The study, published recently in the American Journal of Preventive Medicine, hasn't been confirmed by the Air Transport Association of America, but "does not sound out of the realm of reality," ATAA spokesman Jack Evans told the Associated Press. With jet-fuel costs soaring, airlines have been figuring out ways to shed weight, including dumping magazines and switching from metal utensils to plastic. But most airlines probably won't try to penalize heavy passengers. "Passengers gain weight, but airlines are the ones that go on a diet," Mr. Evans said. "It's part of the conundrum we face right now."

From the WSJ Afternoon Report

Wednesday, November 03, 2004

Great Moments in Crime-Fighting

Some say that the road to Hell is paved with good intentions, and one man did his best to prove that theory on Sunday, according to a report by the Macomb Daily of Mount Clemens, Michigan. When Michael Lonsway, 43 years old, saw an armed robbery in progress at a Shell station near Warren, Mich., he drove his Pontiac Grand Prix to the entrance of the store, hoping to keep the felon from fleeing. Instead, the robber began to climb over the hood of the Grand Prix. Mr. Lonsway floored the accelerator, knocking one shoe and a fake gun loose from the robber, but also ramming through the store's plate-glass window and into displays of windshield-washer fluid and soda bottles.

Undaunted, Mr. Lonsway chased the robber and thought he saw him fleeing in a gold Cadillac. At that juncture, he got on his cell phone and asked police for some backup. They found the gold Cadillac, but the driver turned out not to be the robber, who is still on the loose. Warren Police Detective Sgt. Darcy Leutzinger told the Macomb Register that Mr. Lonsway may have bitten off more than he could chew in this case. "The best thing to do if [a citizen sees] something in progress is to call us." But Mr. Lonsway said he'd do it all again.

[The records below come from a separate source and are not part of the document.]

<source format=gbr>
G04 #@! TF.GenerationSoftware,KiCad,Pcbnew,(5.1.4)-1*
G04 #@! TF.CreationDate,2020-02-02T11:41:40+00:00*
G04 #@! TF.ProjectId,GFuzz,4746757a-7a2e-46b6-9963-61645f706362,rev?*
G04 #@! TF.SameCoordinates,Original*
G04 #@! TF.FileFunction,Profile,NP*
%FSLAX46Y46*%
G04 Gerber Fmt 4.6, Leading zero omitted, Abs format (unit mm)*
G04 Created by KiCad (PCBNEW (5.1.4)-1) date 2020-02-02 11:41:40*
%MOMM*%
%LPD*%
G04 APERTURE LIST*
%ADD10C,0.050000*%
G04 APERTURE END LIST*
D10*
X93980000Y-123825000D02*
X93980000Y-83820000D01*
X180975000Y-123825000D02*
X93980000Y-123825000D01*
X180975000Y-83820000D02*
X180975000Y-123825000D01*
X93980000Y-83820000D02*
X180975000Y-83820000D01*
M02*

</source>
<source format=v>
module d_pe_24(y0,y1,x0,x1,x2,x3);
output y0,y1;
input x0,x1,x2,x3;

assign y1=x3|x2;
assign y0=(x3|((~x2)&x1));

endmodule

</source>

If citizens didn't do their part to stop crime, he said, "We'd have anarchy in our system.

From the WSJ Afternoon Report

Monday, November 01, 2004

Good Friend Jack
ESPN.com
By Peter Gammons

Kevin Millar is forever enthusiastic, ever honest.

"But this time," the Red Sox first baseman said, "I wish I'd never opened my mouth."

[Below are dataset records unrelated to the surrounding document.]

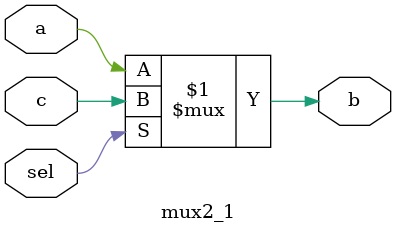
<source format=v>
module mux2_1(input a, c, sel, output b);
  assign b = sel ? c : a;
endmodule

</source>
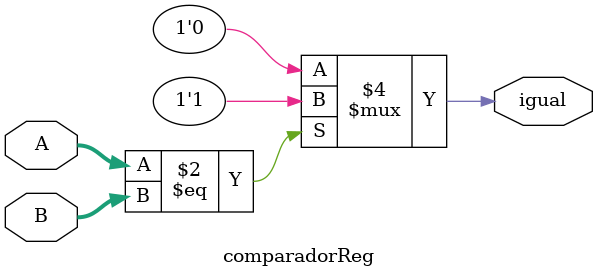
<source format=v>
`timescale 1ns / 1ps
module comparadorReg(
			input [31:0] A,B,
			output reg igual
    );

always @*
begin
	if(A == B)
		igual <= 1;
	else
		igual <= 0;
	
end
endmodule

</source>
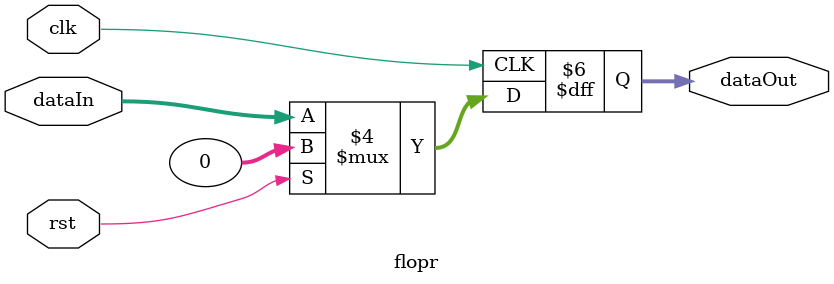
<source format=v>
`timescale 1ns / 1ps


module flopr #(parameter N=32) (
	input clk, rst,
	input [N-1:0] dataIn,
	output reg [N-1:0] dataOut
    );
    always @(posedge clk) begin
    	if (rst != 1) begin 
    		dataOut <= dataIn;
    	end else begin
    		dataOut <= 0;
    	end
    end
endmodule

</source>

During an appearance on Fox's "The Best Damn Sports Show Period" on Friday, Millar said that Red Sox players did shots of Jack Daniel's before Game 6 of the American League Championship Series against the Yankees. And because it worked, Millar said, they did it before every game through the World Series.

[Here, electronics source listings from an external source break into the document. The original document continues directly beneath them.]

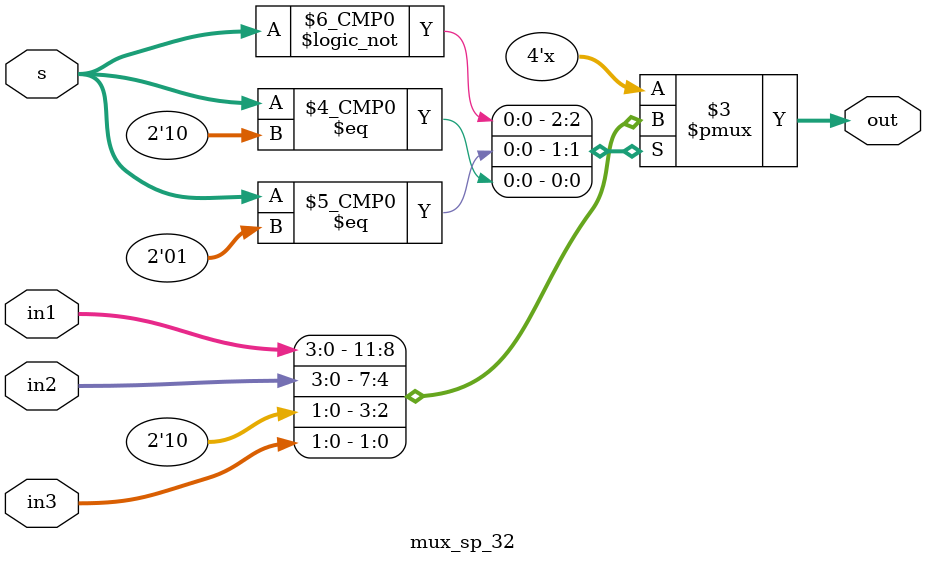
<source format=v>
module mux_sp_32 (out, s, in1, in2, in3);

output reg [3:0] out;
input [3:0] in1, in2;
input [1:0] in3;
input [1:0] s;

always @(*)
begin
	case(s)
	2'b00	: out = in1;
	2'b01	: out = in2;
	2'b10	: out = {2'b10,in3};
	endcase
end

endmodule
</source>
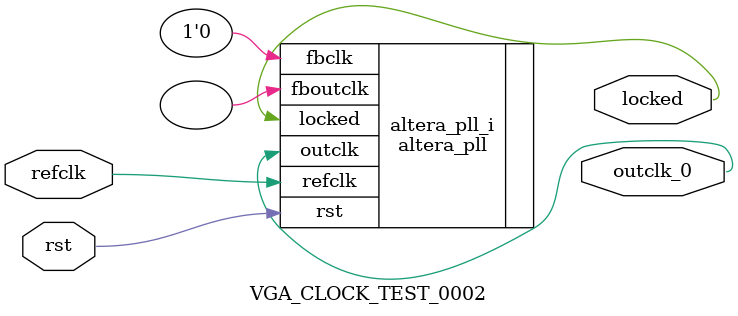
<source format=v>
`timescale 1ns/10ps
module  VGA_CLOCK_TEST_0002(

	// interface 'refclk'
	input wire refclk,

	// interface 'reset'
	input wire rst,

	// interface 'outclk0'
	output wire outclk_0,

	// interface 'locked'
	output wire locked
);

	altera_pll #(
		.fractional_vco_multiplier("false"),
		.reference_clock_frequency("50.0 MHz"),
		.operation_mode("direct"),
		.number_of_clocks(1),
		.output_clock_frequency0("25.000000 MHz"),
		.phase_shift0("0 ps"),
		.duty_cycle0(50),
		.output_clock_frequency1("0 MHz"),
		.phase_shift1("0 ps"),
		.duty_cycle1(50),
		.output_clock_frequency2("0 MHz"),
		.phase_shift2("0 ps"),
		.duty_cycle2(50),
		.output_clock_frequency3("0 MHz"),
		.phase_shift3("0 ps"),
		.duty_cycle3(50),
		.output_clock_frequency4("0 MHz"),
		.phase_shift4("0 ps"),
		.duty_cycle4(50),
		.output_clock_frequency5("0 MHz"),
		.phase_shift5("0 ps"),
		.duty_cycle5(50),
		.output_clock_frequency6("0 MHz"),
		.phase_shift6("0 ps"),
		.duty_cycle6(50),
		.output_clock_frequency7("0 MHz"),
		.phase_shift7("0 ps"),
		.duty_cycle7(50),
		.output_clock_frequency8("0 MHz"),
		.phase_shift8("0 ps"),
		.duty_cycle8(50),
		.output_clock_frequency9("0 MHz"),
		.phase_shift9("0 ps"),
		.duty_cycle9(50),
		.output_clock_frequency10("0 MHz"),
		.phase_shift10("0 ps"),
		.duty_cycle10(50),
		.output_clock_frequency11("0 MHz"),
		.phase_shift11("0 ps"),
		.duty_cycle11(50),
		.output_clock_frequency12("0 MHz"),
		.phase_shift12("0 ps"),
		.duty_cycle12(50),
		.output_clock_frequency13("0 MHz"),
		.phase_shift13("0 ps"),
		.duty_cycle13(50),
		.output_clock_frequency14("0 MHz"),
		.phase_shift14("0 ps"),
		.duty_cycle14(50),
		.output_clock_frequency15("0 MHz"),
		.phase_shift15("0 ps"),
		.duty_cycle15(50),
		.output_clock_frequency16("0 MHz"),
		.phase_shift16("0 ps"),
		.duty_cycle16(50),
		.output_clock_frequency17("0 MHz"),
		.phase_shift17("0 ps"),
		.duty_cycle17(50),
		.pll_type("General"),
		.pll_subtype("General")
	) altera_pll_i (
		.rst	(rst),
		.outclk	({outclk_0}),
		.locked	(locked),
		.fboutclk	( ),
		.fbclk	(1'b0),
		.refclk	(refclk)
	);
endmodule


</source>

Millar made similar comments on Boston's Channel 4 with Dan Roche.

"It was one of those group team things, like shaving our heads last year," Millar said. "What we had was one small Gatorade cup, with a little Jack Daniel's in it. We passed it around and everyone symbolically drank out of the same cup, because we are a team. It wasn't as if guys were drunk. Can you imagine Trot Nixon or Jason Varitek or Mike Timlin actually sipping alcohol before a game? No way."

One thing Millar wants to make very clear was that manager Terry Francona was not part of the ritual.

"First, he never would," Millar said. "Second, this was just between the players. It's not a story about 25 shot glasses, it's one small Gatorade cup that we shared as a symbol. And once we won Game 6, we had to do it before Game 7, just like the lucky coin I had in my pocket every game."

Trailing in the ALCS three games to none, the Red Sox won four games in a row over the Yankees to move into the World Series, where they swept the Cardinals for the franchise's first championship since 1918.